AUTHOR=Zhang Jingyi , Guo Yuting , Wei Chunyan , Yan Yu , Shan Huifang , Wu Bin , Wu Fengbo TITLE=A pharmacovigilance study of chronic kidney disease in diabetes mellitus patients with statin treatment by using the US Food and Drug Administration adverse event reporting system JOURNAL=Frontiers in Pharmacology VOLUME=15 YEAR=2024 URL=https://www.frontiersin.org/journals/pharmacology/articles/10.3389/fphar.2024.1363501 DOI=10.3389/fphar.2024.1363501 ISSN=1663-9812 ABSTRACT=Background

Statins were regarded as a main medication for managing hypercholesterolemia. Administration of statin therapy could reduce the incidence of cardiovascular disease in individuals diagnosed with type 2 diabetes mellitus (DM), which was recognized by multipal clinical guidelines. But previous studies had conflicting results on whether the long-term use of statins could benefit the renal function in diabetic patients.

Aim

To evaluate the association between statin treatment and Chronic Kidney Disease in DM patients.

Methods

This is a retrospective disproportionality analysis and cohort study based on real-world data. All DM cases reported in US Food and Drug Administration adverse event reporting system (FAERS) between the first quarter of 2004 and the fourth quarter of 2022 were included. Disproportionality analyses were conducted by estimating the reporting odds ratio (ROR) and the information component (IC).

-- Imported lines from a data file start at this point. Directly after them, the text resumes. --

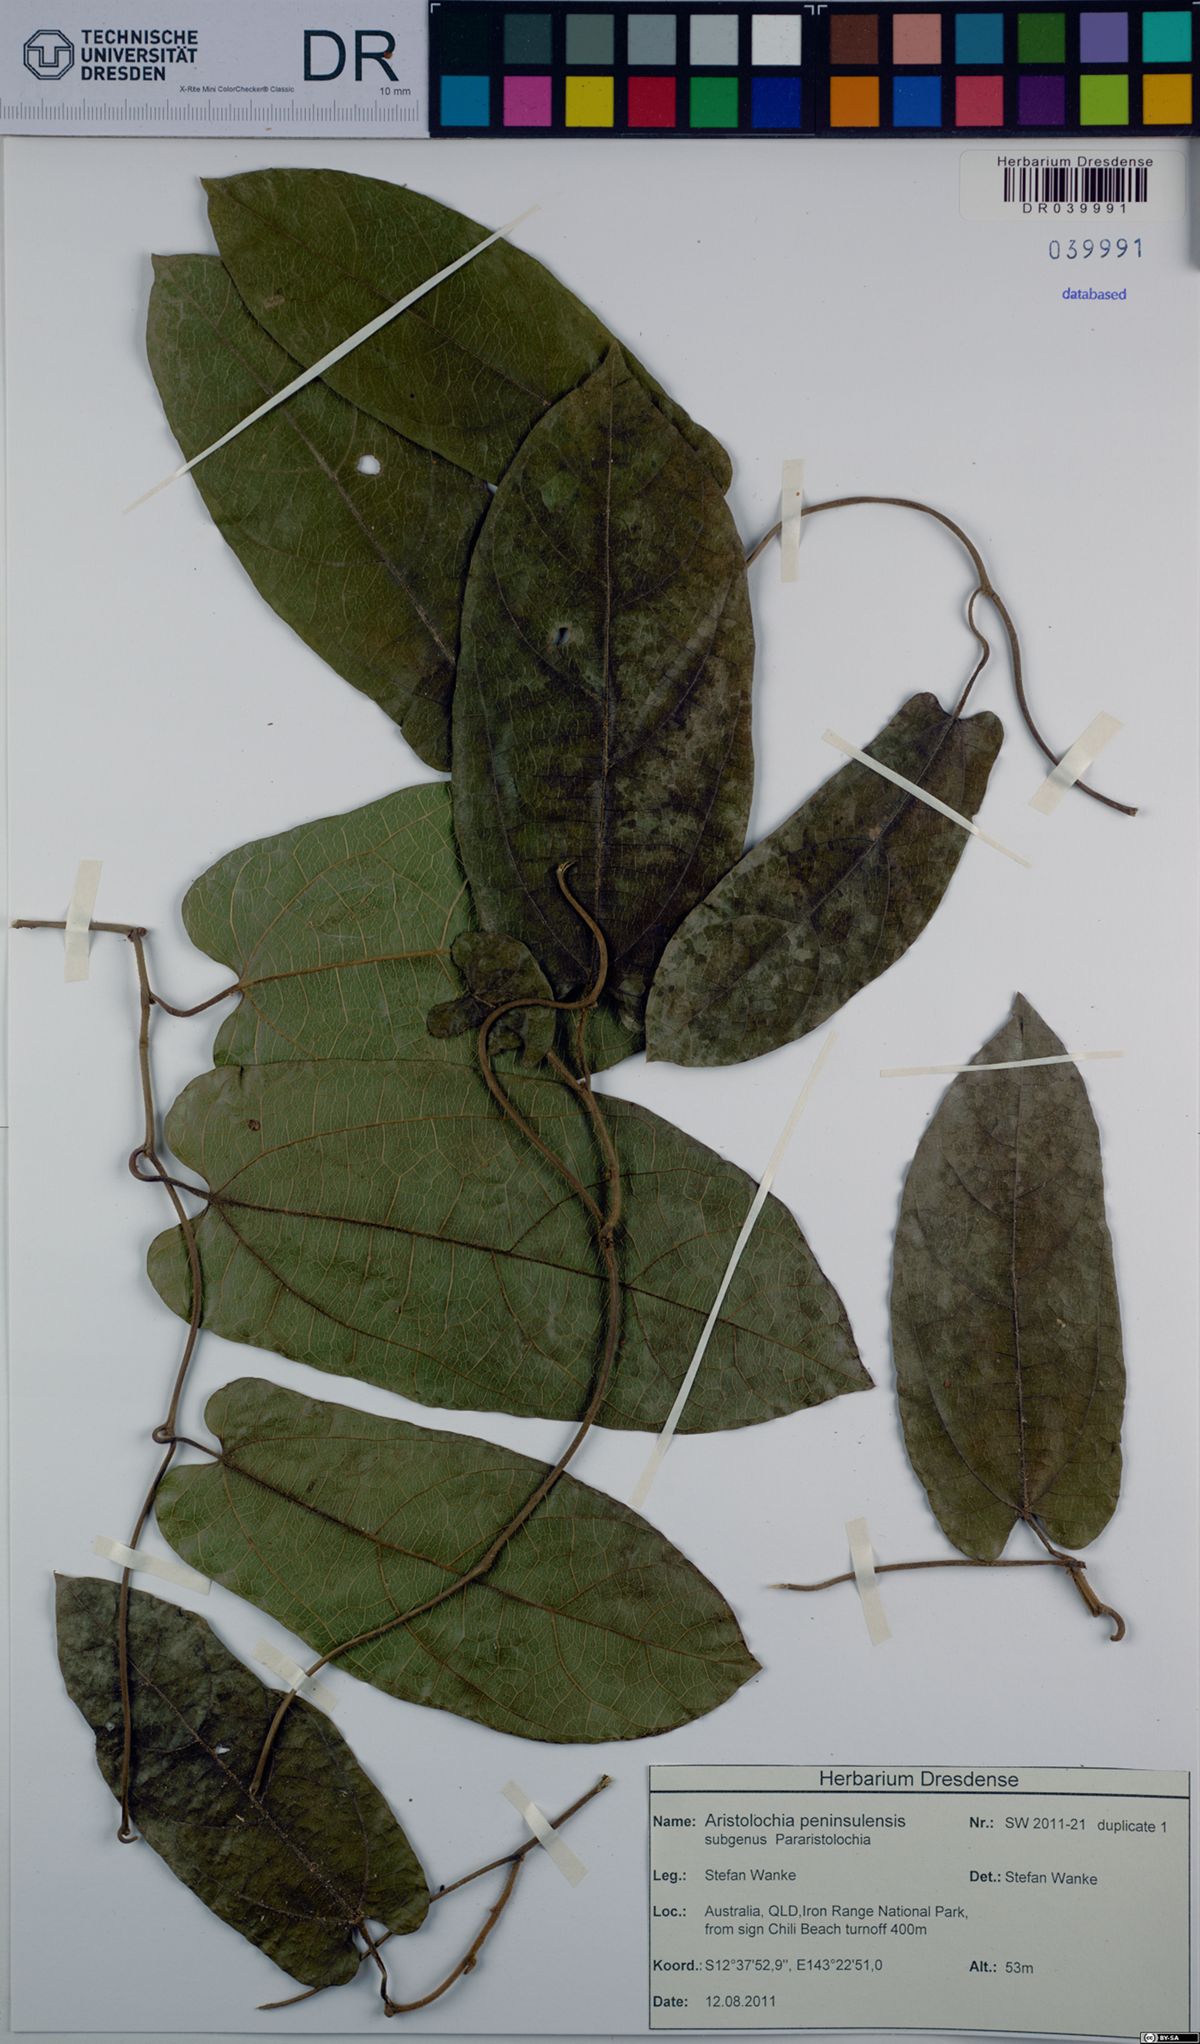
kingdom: Plantae
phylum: Tracheophyta
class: Magnoliopsida
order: Piperales
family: Aristolochiaceae
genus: Aristolochia
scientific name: Aristolochia peninsulensis
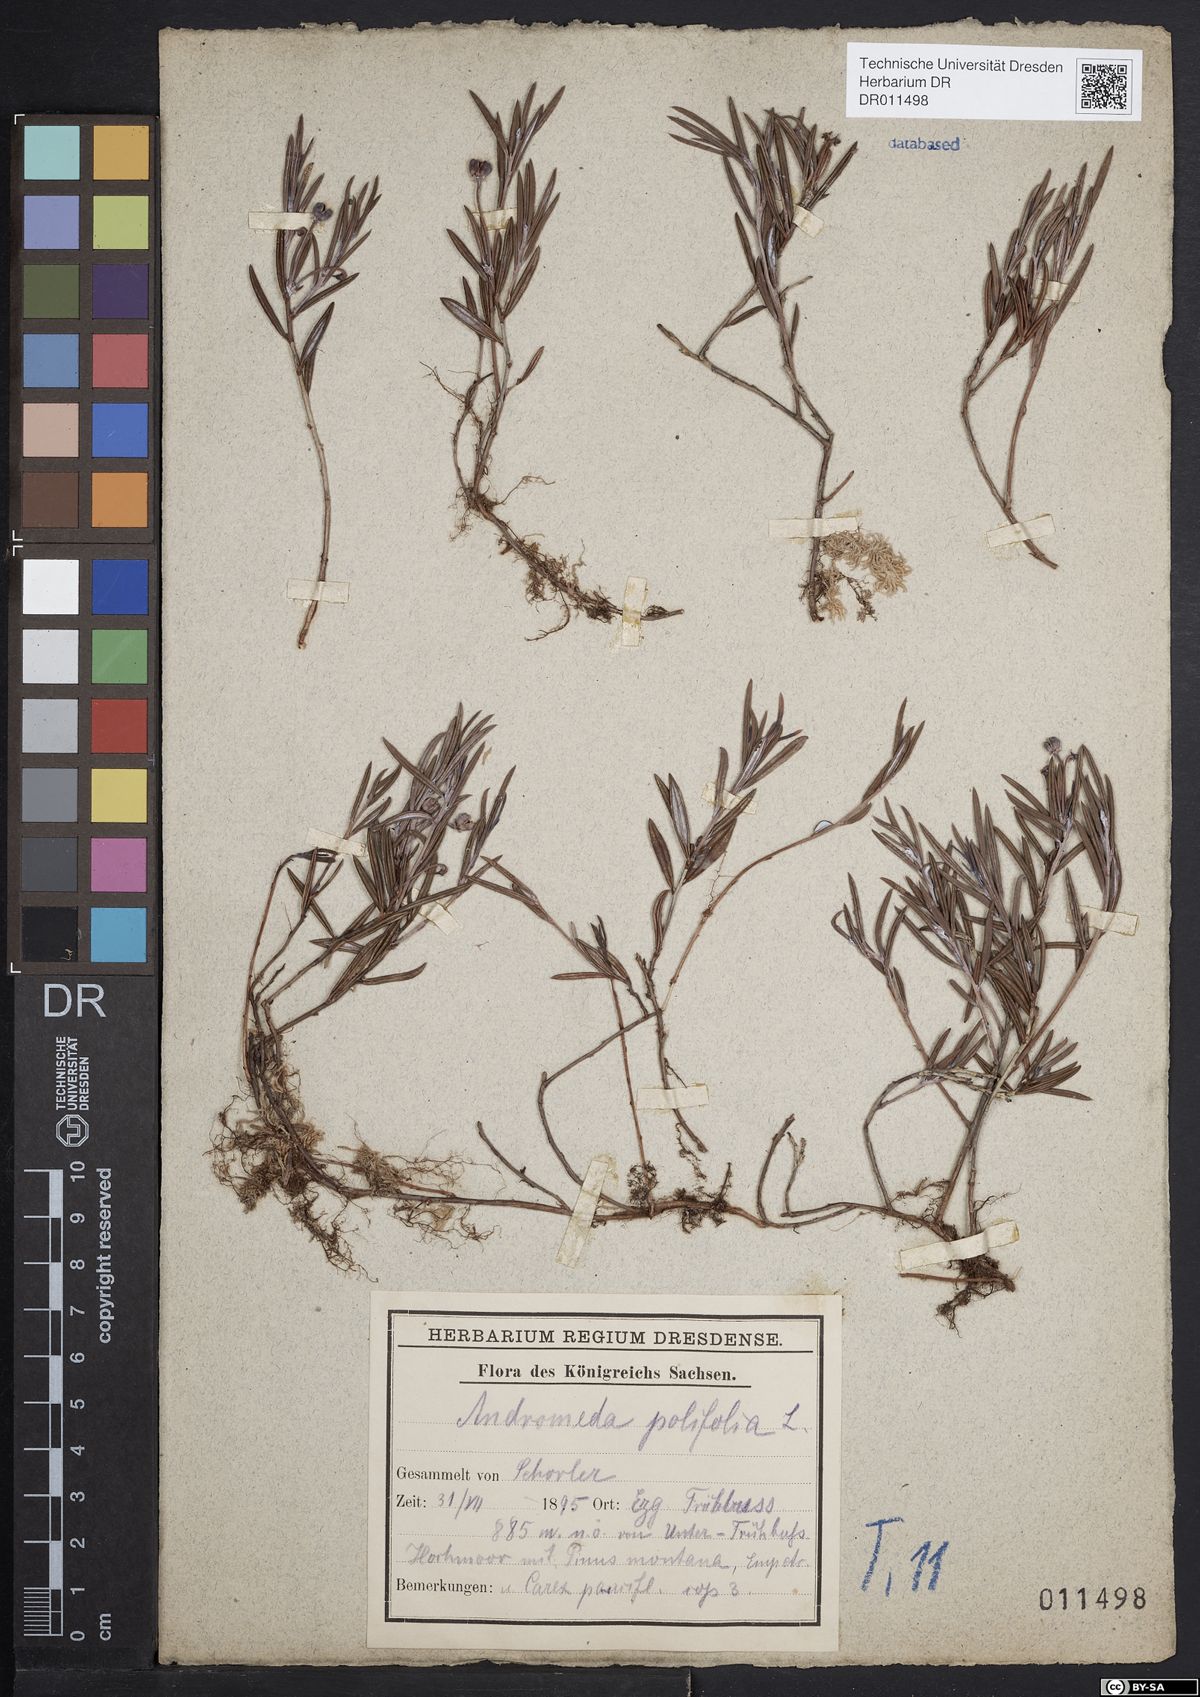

We further compared the CKD odds ratio (OR) between the statins group and the other primary suspected drug group among the included diabetes mellitus cases.

Results

We finally included 593647 DM cases from FAERS, 5113 (5.31%) CKD cases in the statins group and 8810 (1.77%) CKD cases in the control group. Data analysis showed that the statins group showed a significant CKD signal (ROR: 3.11, 95% CI: 3.00–3.22; IC: 1.18, 95% CI: 1.07–1.29). In case group with two or more statins treatment history, the CKD signal was even stronger (ROR: 19.56, 95% CI: 18.10–21.13; IC: 3.70, 95% CI:3.44–3.93) compared with cases with one statin treatment history.

Conclusion

The impact of statin therapy on the progression of renal disease in individuals diagnosed with type 2 diabetes mellitus (DM) remains inconclusive. After data mining on the current FAERS dataset, we discovered significant signals between statin treatment and CKD in diabetic patients. Furthermore, the incidence rate of CKD was higher among DM patients who used statins compared to those who did not.